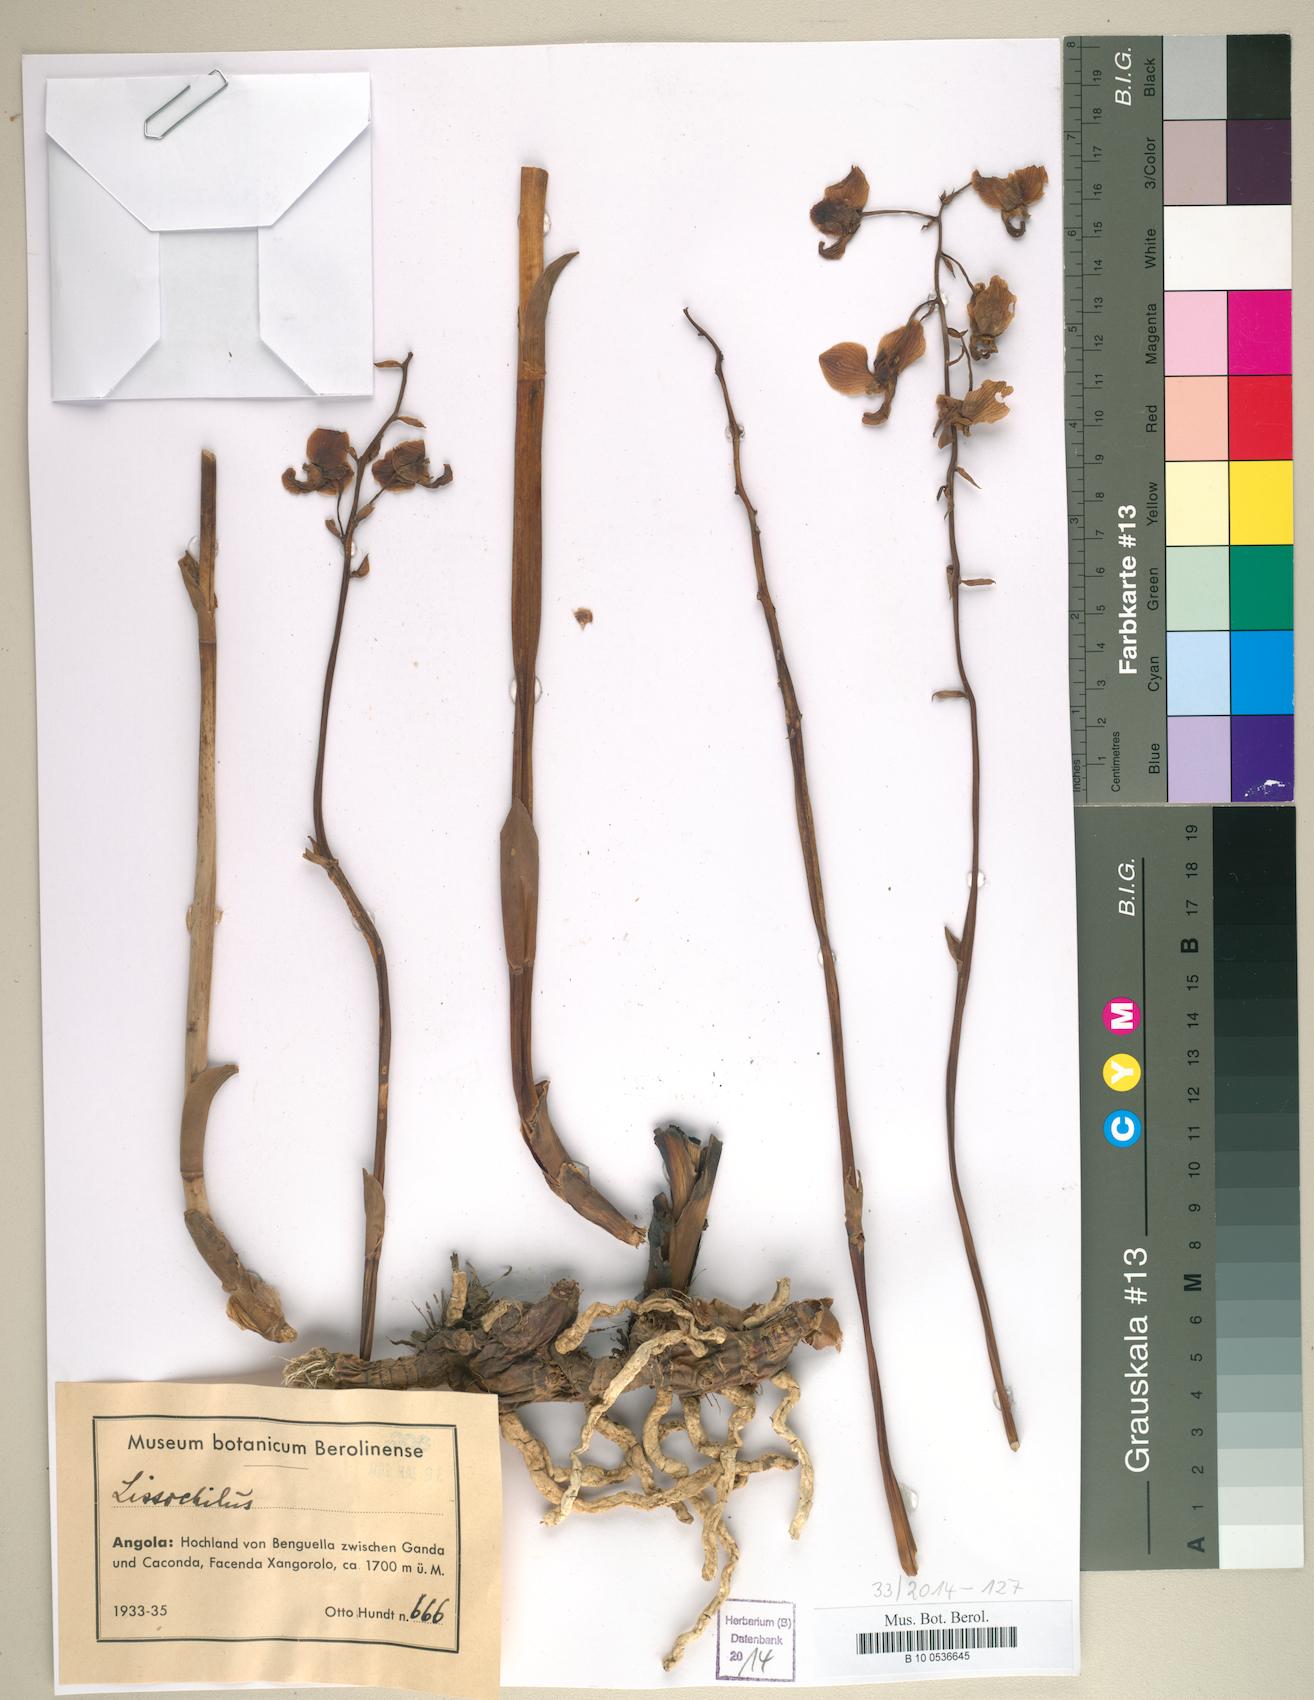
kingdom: Animalia
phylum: Mollusca
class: Gastropoda
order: Cycloneritida
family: Neritidae
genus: Lissochilus
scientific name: Lissochilus
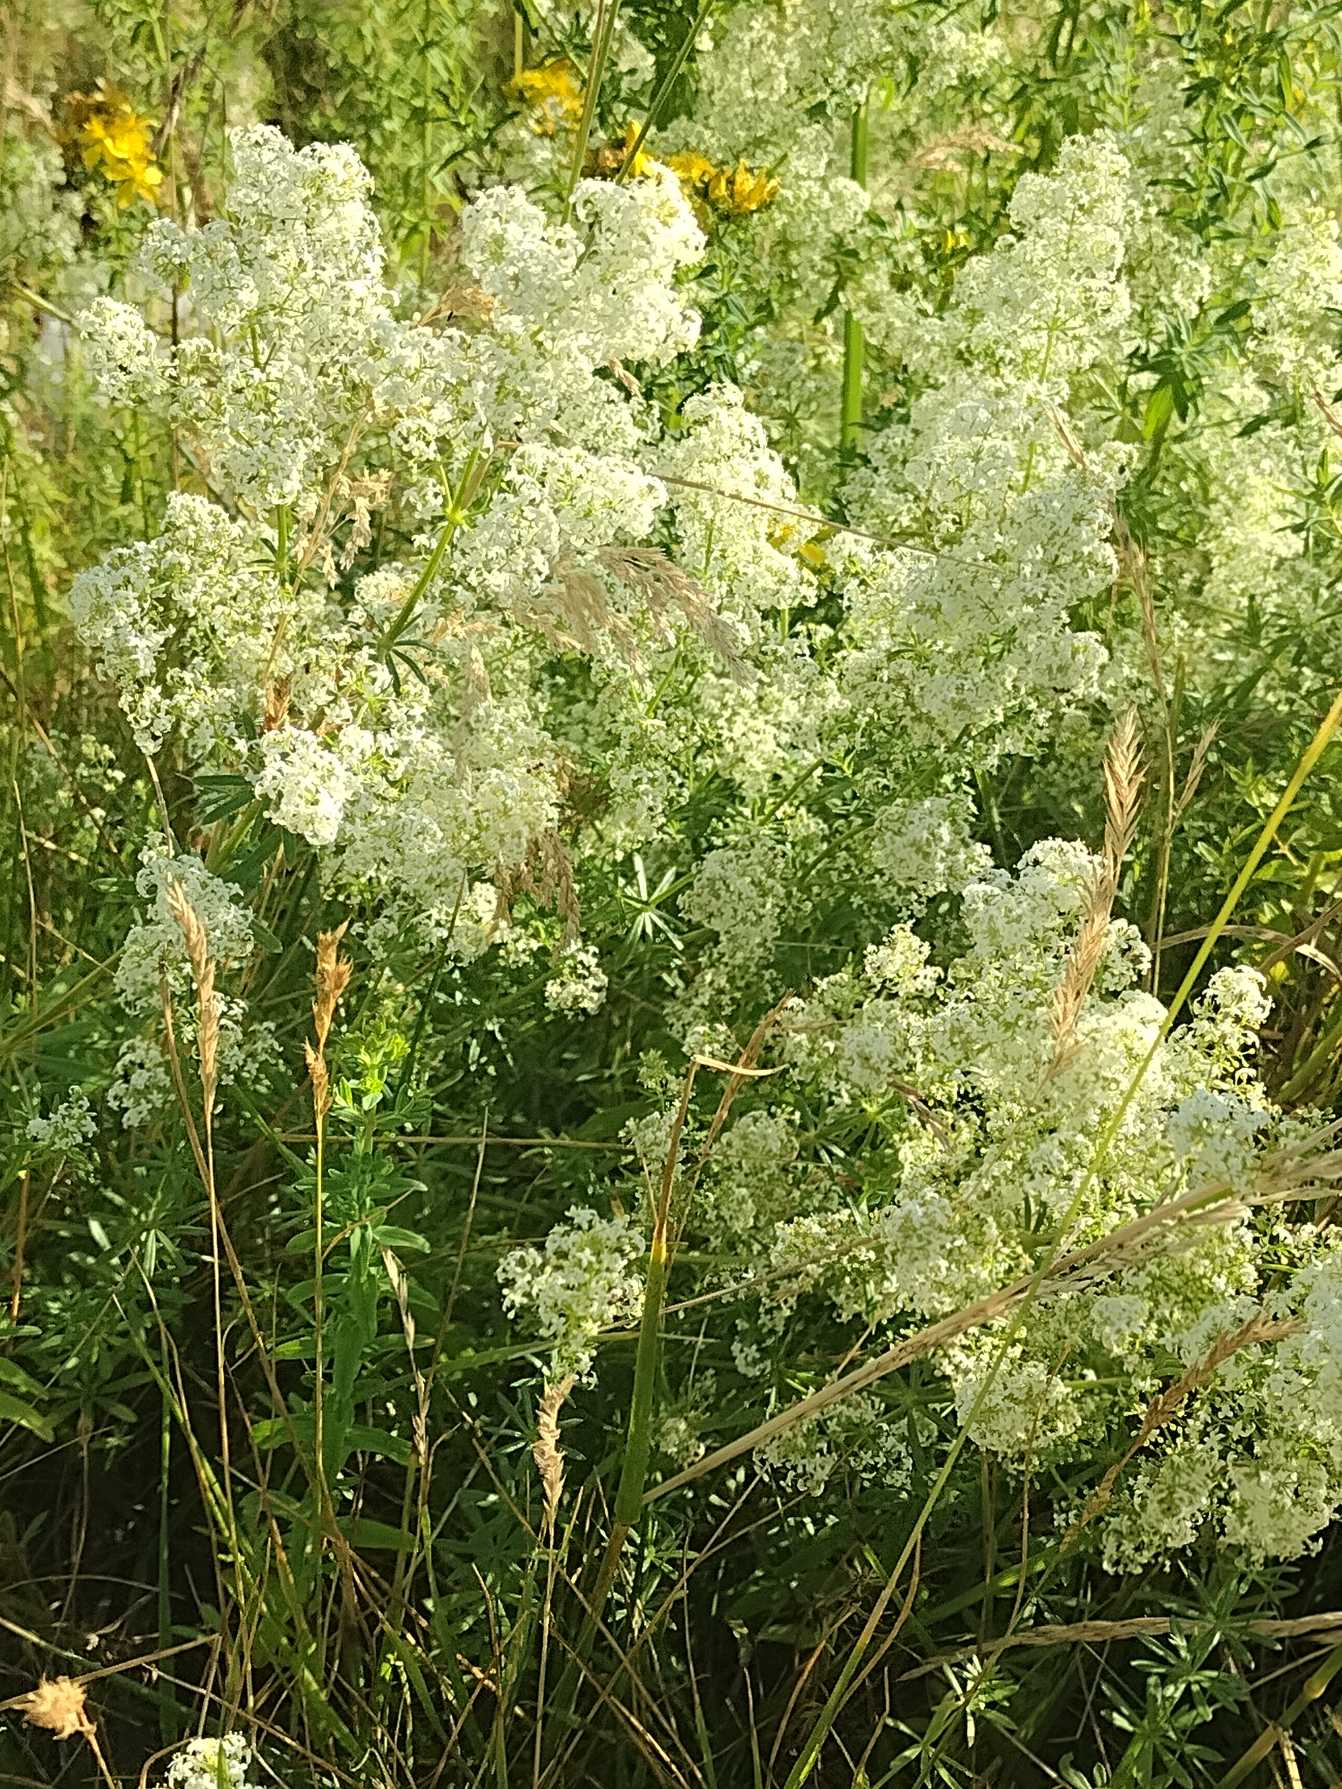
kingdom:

▶ WHAT THE EXERCISE ASKS:
Starting at the line containing "phylum: Mollusca" and ending at the last line of the listing, relabel every "scientific name" as "binomial" and keep everything else unchanged. Leave the pictures out of your answer.

▶ FULL ANSWER:
phylum: Mollusca
class: Gastropoda
order: Cycloneritida
family: Neritidae
genus: Lissochilus
binomial: Lissochilus
kingdom:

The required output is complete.